Assignment 4, due Feb. 9
the homework for CS:3620, Spring 2018
On all assignments, your name must be legible as it appears on your University ID card! Assignments are due at the start of class on the day indicated (usually Friday). Exceptions will be by advance arrangement unless there is what lawyers call "an act of God" (something outside your control). Homework must be turned in on paper, either in class or in the teaching assistant's mailbox. Never push late work under someone's door!
# Makefile 1 # make mush -- makes the minimally usable shell 2 # make clean -- deletes all files created by make 3 4 # primary make target 5 mush: mush.o splitargv.o 6 cc -o mush mush.o splitargv.o 7 8 mush.o: mush.c globals.h 9 cc -c mush.c 10 11 splitargv.o: splitargv.c globals.h 12 cc -c splitargv.c 13 14 # utility make targets 15 clean: 16 rm -f *.o mush 17
a) If we split off separate source files for getcommand() and launch(), the other two routines that perform the majority of the work in mush, we would have to add 4 more lines to Makefile (excluding any comments or blank lines you might elect to add). Give those 4 lines, and for each line or group of lines, indicate the best place for that addition by indicating the lines it goes between (use the line numbers given above to refer to specific lines). (0.5 points)

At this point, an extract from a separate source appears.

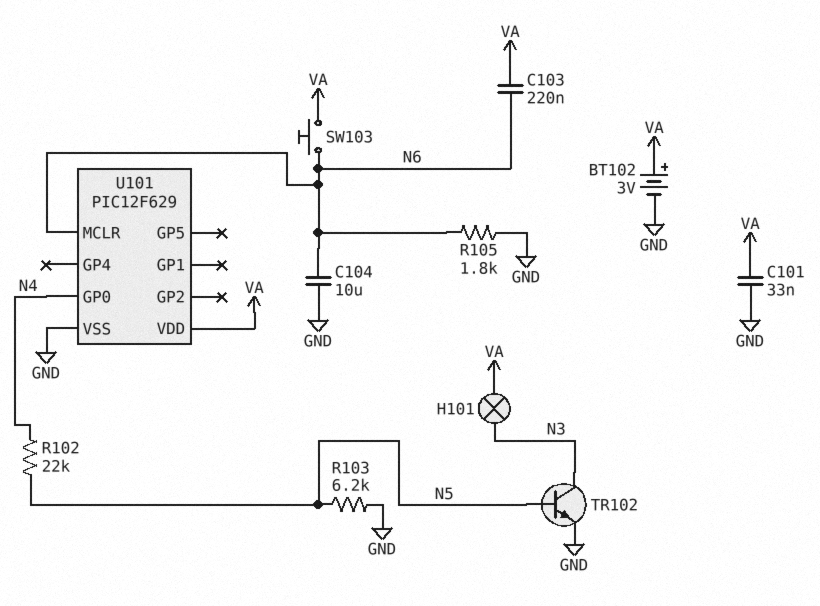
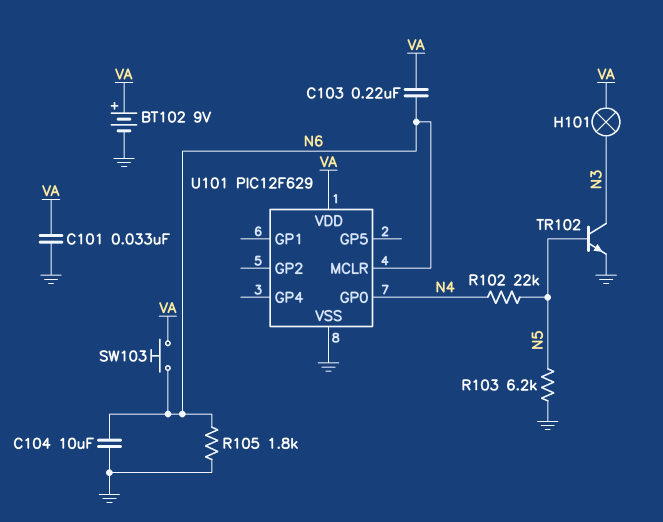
BT102: 3V (plus VA, minus GND) -> 9V (plus VA, minus GND)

getcommand.o: getcommand.c globals.h 11a cc -c getcommand.c 11b
launch.o: launch.c globals.h 14a cc -c launch.c 14b
The line numbers suggested above put the Makefile lines for the three components of Mush in the same order they were in the original code; there is no necessary order of the three components — make only cares that you do not break up the make dependency line (the first line of each pair) and the shell command. Nonetheless, there is something compellingly rational about putting them in the order they were in the origial source code: Get the command, then split it, then launch it.

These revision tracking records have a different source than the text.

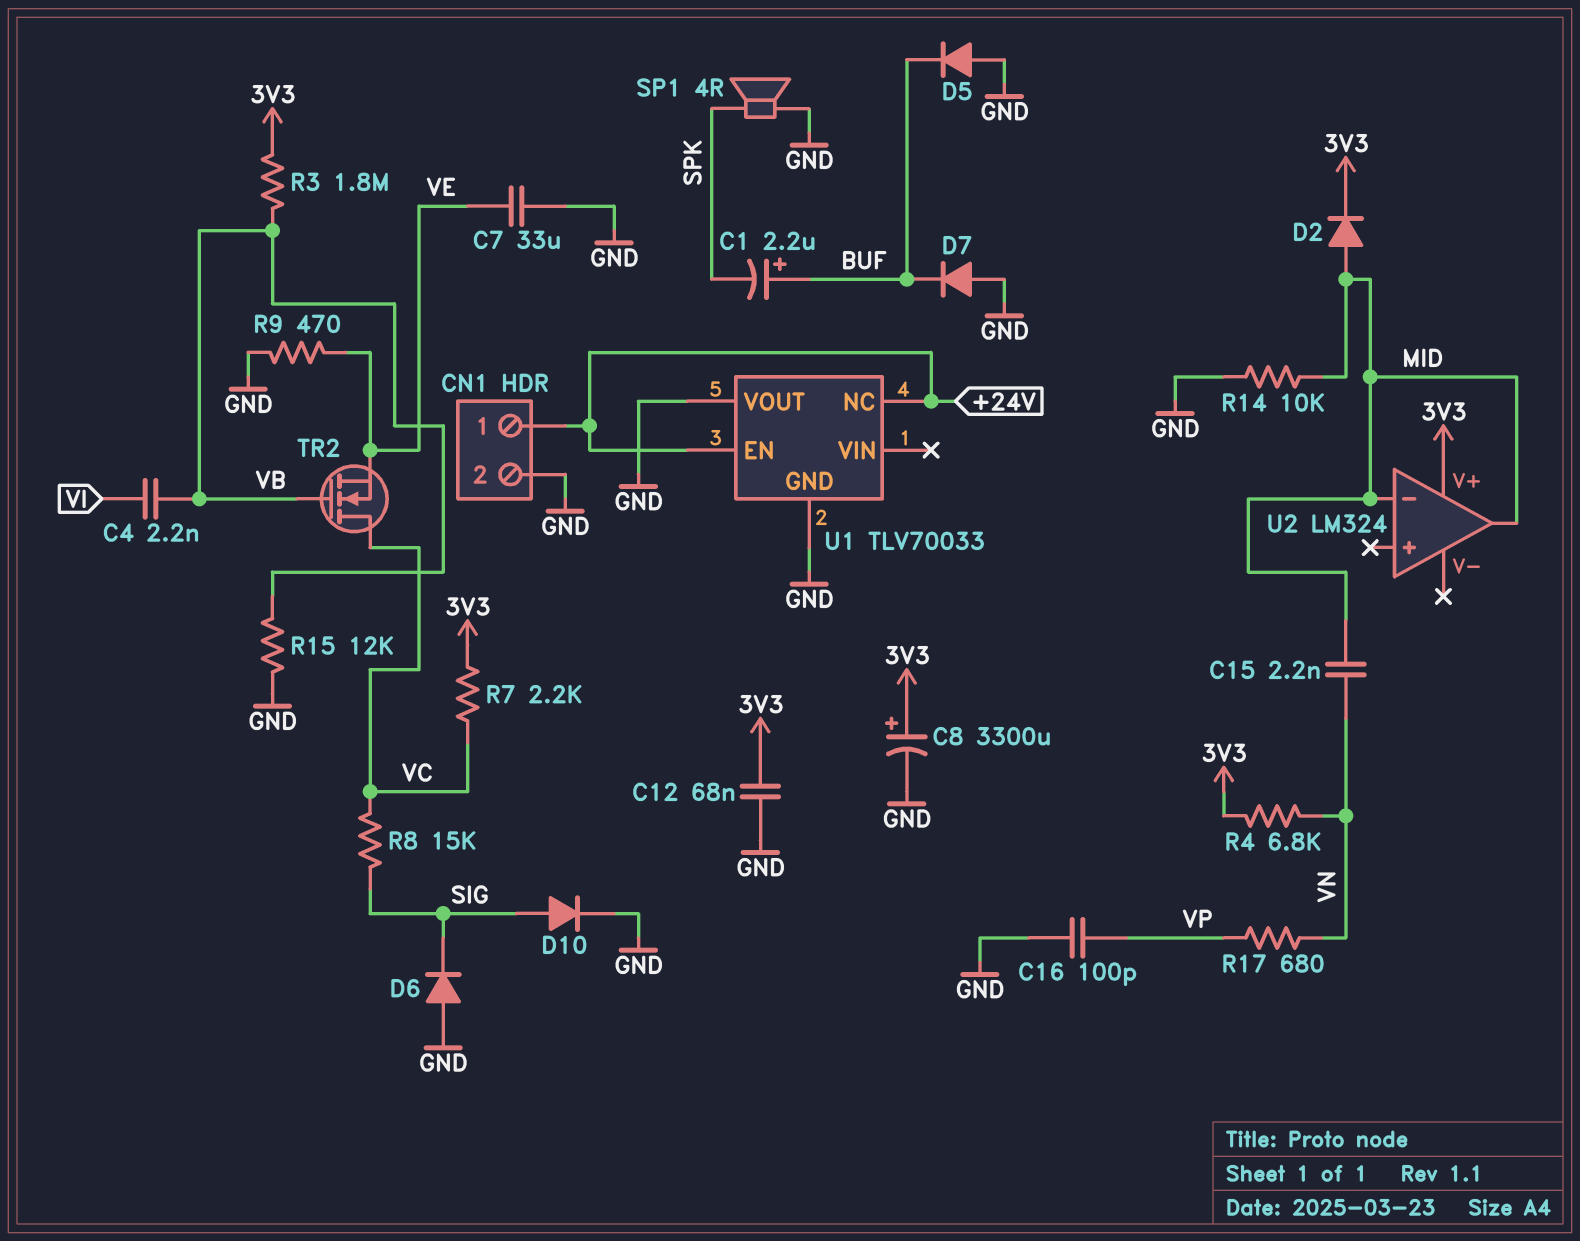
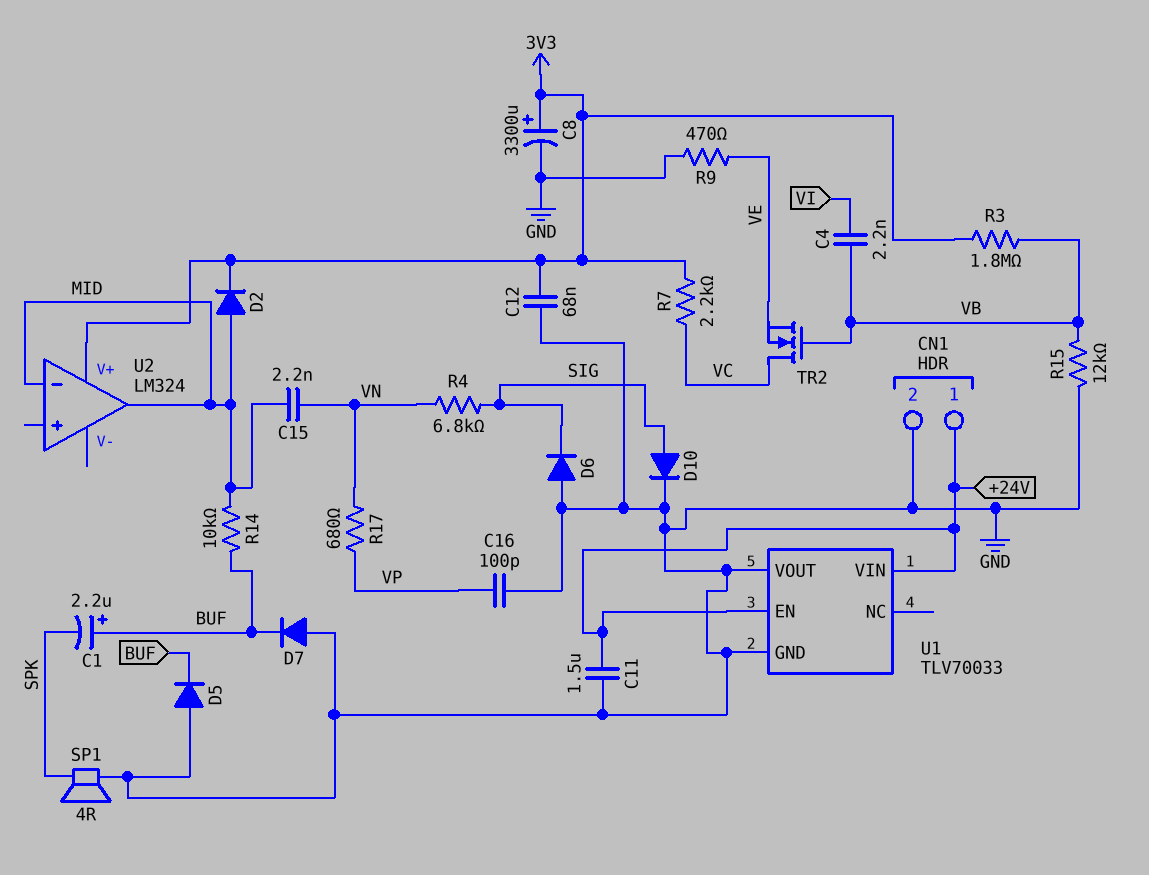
C7: 33uF (GND, VE) -> none
C11: none -> 1.5uF (+24V, GND)
R4: 6.8k (3V3, VN) -> 6.8k (SIG, VN)
R8: 15k (SIG, VC) -> none
R14: 10k (GND, MID) -> 10k (BUF, MID)
U1 pin NC: +24V -> none
U1 pin VIN: none -> +24V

b) Which lines in the file given above are shell commands? (The answer should be a set of line numbers.) (0.5 points)
Lines 7, 10, 13, 17
From the 1930s through the 1970s, the US Navy used numerous devices that ran at 75 baud with 5-bit data, no parity and 2 stop bits after each character.
A question: From the above brief specification, what values should be set in the device control registers to make this work. Specify the control registers both by their numeric device address and symbolic name. Specify the register contents in hexadecimal.

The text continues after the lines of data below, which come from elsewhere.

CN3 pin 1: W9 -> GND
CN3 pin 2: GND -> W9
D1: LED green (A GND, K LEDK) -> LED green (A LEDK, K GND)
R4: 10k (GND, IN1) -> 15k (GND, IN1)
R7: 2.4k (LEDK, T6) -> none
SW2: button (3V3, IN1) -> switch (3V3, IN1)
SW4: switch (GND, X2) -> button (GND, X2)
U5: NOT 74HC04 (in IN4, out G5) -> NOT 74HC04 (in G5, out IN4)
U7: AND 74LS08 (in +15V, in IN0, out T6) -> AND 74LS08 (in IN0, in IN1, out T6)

If a control register must be used twice, first to do some secondary setting and then to actually run the device, give only the final value you would store in that register. You will have to infer how to set the baud rate, that is a bit tricky. (1 point)
COM1LCR = 0x04 -- 00xx0100
COM1BRDL = 0x00 -- 115200/75 = 1536 = 0x600
COM1BRDH = 0x06
Note that to set COM1BRDH/L, the high bit of COM1LCR must be set, so COM1LCR=0x80 briefly, but the question asked for the final value of COM1LCR, not some value used briefly.
while ((inp( cp->comstatus ) & TxDE) == 0) /* empty loop body */; outp( cp->comdata, c );
The following alternative code would also work:
outp( cp->comdata, c ); while ((inp( cp->comstatus ) & TxDE) == 0) /* empty loop body */;
a) How do these two bits of code behave differently. Hint: Consider the extent to which they allow input/output activity to overlap with user computation. (0.5 points)
The first code allows the overlap of computation with output activity, the second does not.
To see this, it helps to create more context. Let's assume it takes 0.01 seconds to compute the next character to output and also assume that it takes 0.01 seconds for the hardware to output a character. Here's the first bit of code:
while ((inp( cp->comstatus ) & TxDE) == 0); outp( cp->comdata, c ); /* time = 0 */ c = compute_next_character_to_output(); /* time = 0 */ while ((inp( cp->comstatus ) & TxDE) == 0); /* time = 0.01 */; outp( cp->comdata, c ); /* time = 0.01 */
Here's the second bit:
outp( cp->comdata, c ); /* time = 0 */ while ((inp( cp->comstatus ) & TxDE) == 0); /* time = 0 */ c = compute_next_character_to_output(); /* time = 0.01 */ outp( cp->comdata, c ); /* time = 0.02 */ while ((inp( cp->comstatus ) & TxDE) == 0);
In the first version, the computer figured out what to output next while the I/O operation was being done, so the polling loop didn't need to wait. In the second version, the computer first waited for the output to be done and then computed the next character to output.
b) Suppose that a user simply duplicated this code in each place a character was to be output instead of calling putcom(). What would happen if the user used the original version in some contexts and the alternative version in other places. (0.5 points)
while ((inp( cp->comstatus ) & TxDE) == 0); outp( cp->comdata, c1 ); outp( cp->comdata, c2 ); while ((inp( cp->comstatus ) & TxDE) == 0);
If you put a new character into COM1DATA when the device is not ready, you will overwrite what was already there.